--- Lens and sensor metadata ---
┄┄┄┄┄┄┄┄┄┄

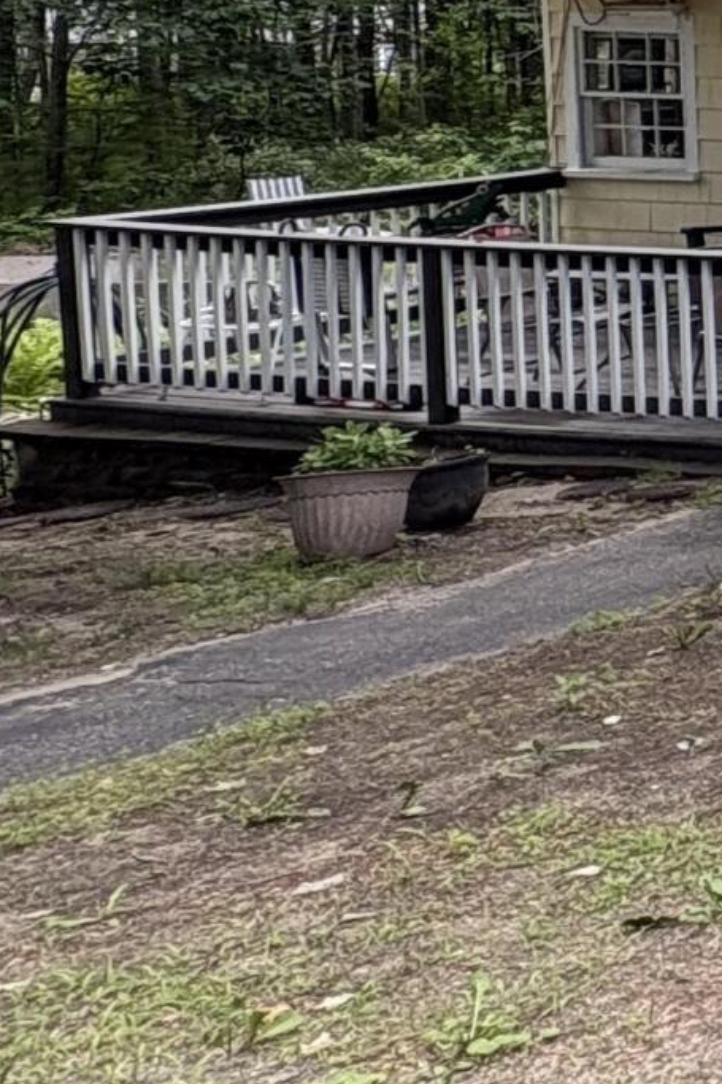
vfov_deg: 30.2
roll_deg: -0.7
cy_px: 125
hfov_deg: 12.5
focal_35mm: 64
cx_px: 2009
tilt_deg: -3.7
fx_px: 1926
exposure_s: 1/120
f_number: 2.2
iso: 40
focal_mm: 2.22
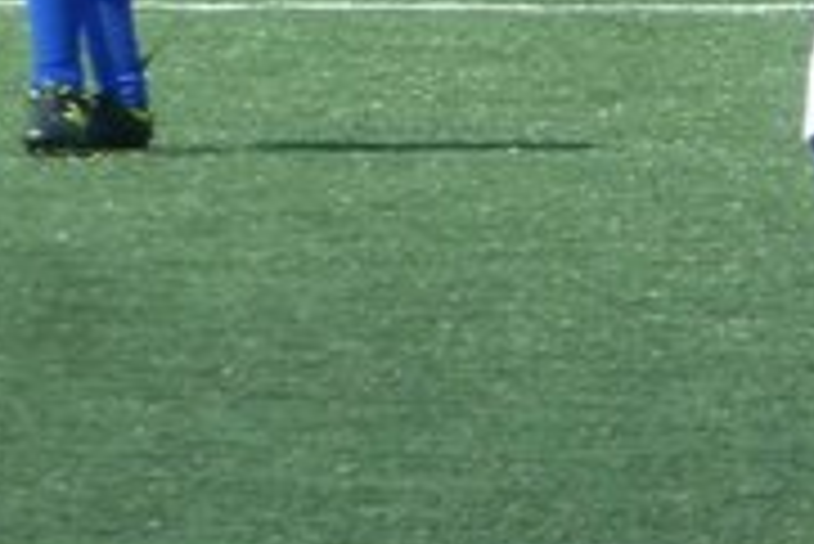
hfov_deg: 1.7
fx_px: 27335
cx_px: 1255
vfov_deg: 1.1
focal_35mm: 1208
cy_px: -151
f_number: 4.9
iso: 250
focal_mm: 49.2
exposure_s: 1/1000
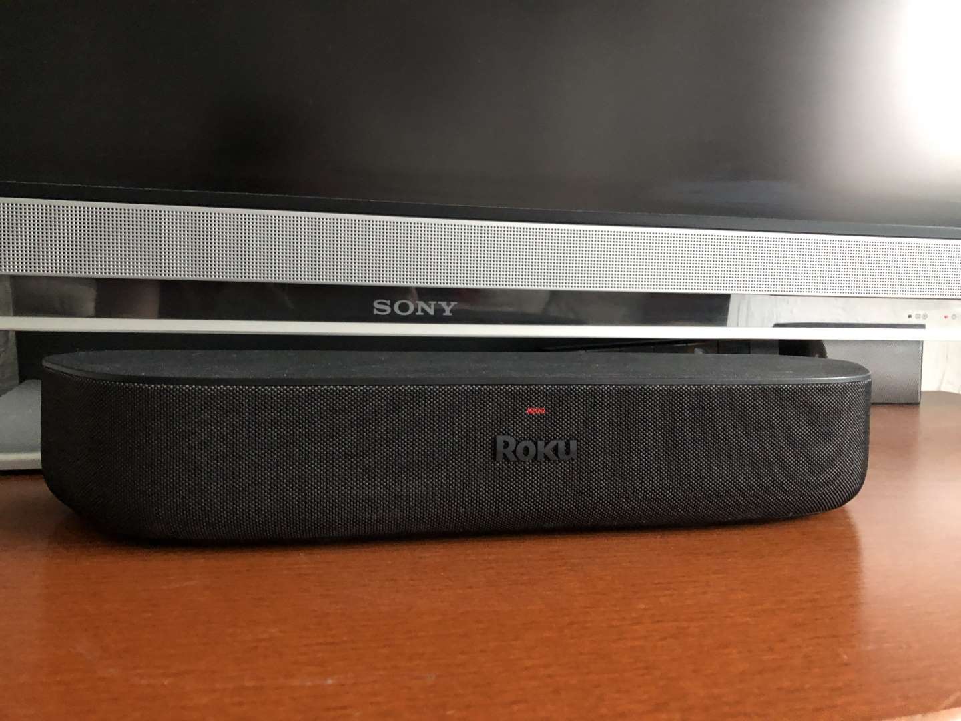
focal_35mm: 28
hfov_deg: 63.4
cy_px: 360
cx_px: 480
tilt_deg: -5.7
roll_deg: -1.6
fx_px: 777
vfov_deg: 49.7
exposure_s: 1/4
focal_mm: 4
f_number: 1.8
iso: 100
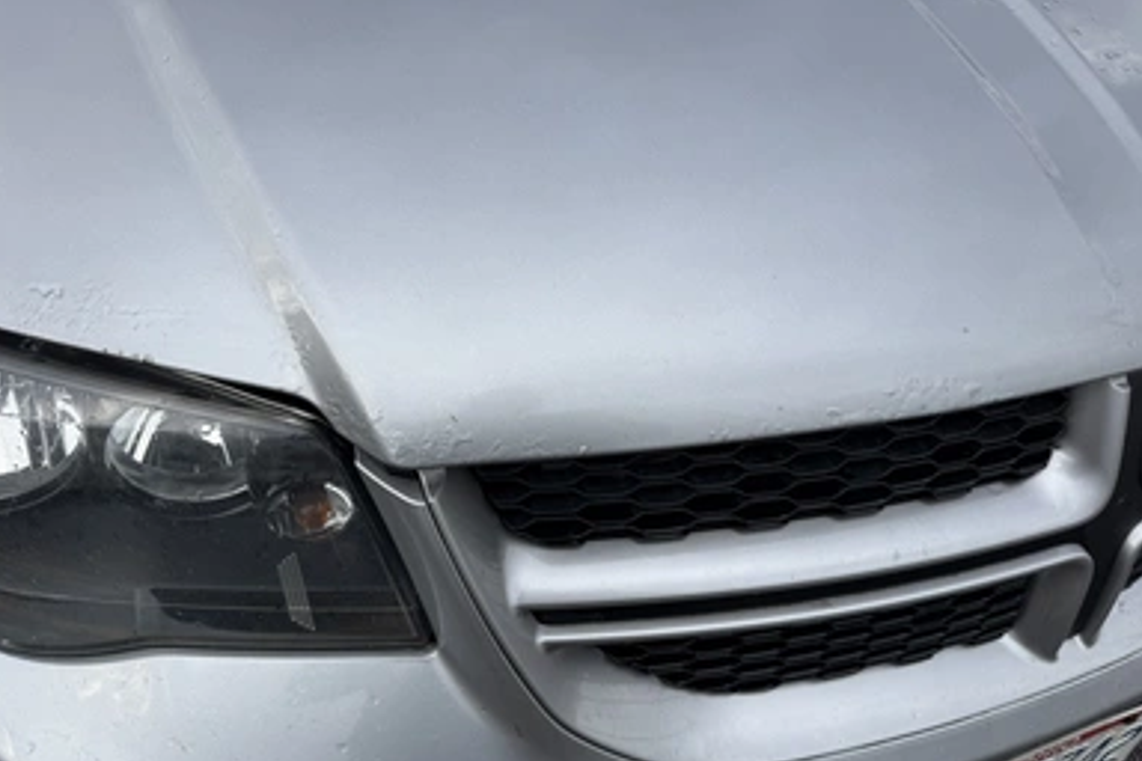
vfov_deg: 49.5
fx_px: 825
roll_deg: -0.8
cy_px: 416
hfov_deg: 69.4
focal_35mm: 26
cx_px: 553
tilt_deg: -43.3
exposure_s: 1/1192
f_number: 1.78
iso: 80
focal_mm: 6.76
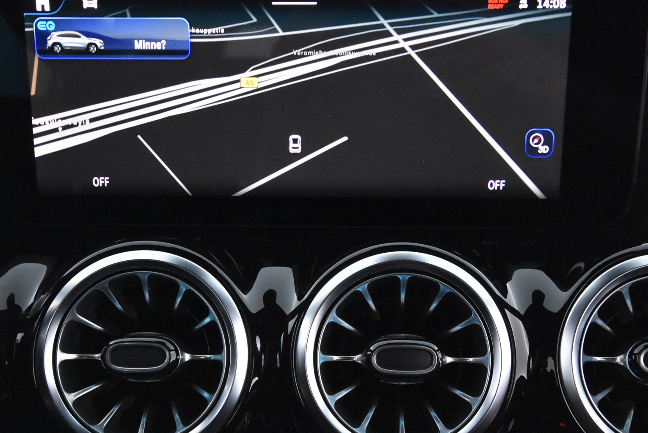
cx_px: 340
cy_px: 280
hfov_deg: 40.3
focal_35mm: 49
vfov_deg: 27.4
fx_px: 883
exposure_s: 1/60
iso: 8000
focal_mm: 20
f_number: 5.6
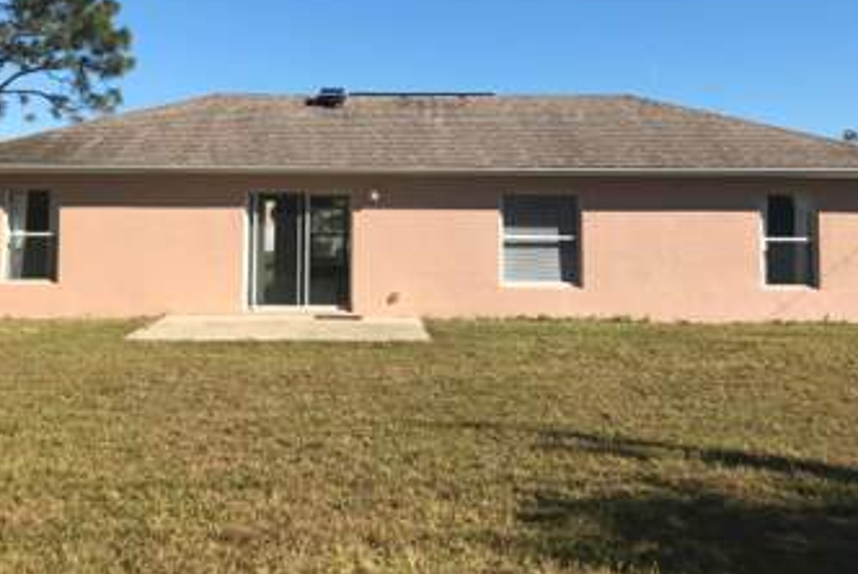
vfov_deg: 31.6
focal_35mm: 42
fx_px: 1002
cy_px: 177
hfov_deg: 46.2
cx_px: 372
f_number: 1.8
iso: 20
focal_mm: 3.99
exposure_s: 1/2519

┄┄┄┄┄┄┄┄┄┄

--- WHAT THE TASK REQUIRES ---
Take the line that contains "vfov_deg: 27.4" and every line after it down to the last line of the entries above, and output them exactly, with nothing else and no pictures.

--- TASK ANSWER ---
vfov_deg: 27.4
fx_px: 883
exposure_s: 1/60
iso: 8000
focal_mm: 20
f_number: 5.6
vfov_deg: 31.6
focal_35mm: 42
fx_px: 1002
cy_px: 177
hfov_deg: 46.2
cx_px: 372
f_number: 1.8
iso: 20
focal_mm: 3.99
exposure_s: 1/2519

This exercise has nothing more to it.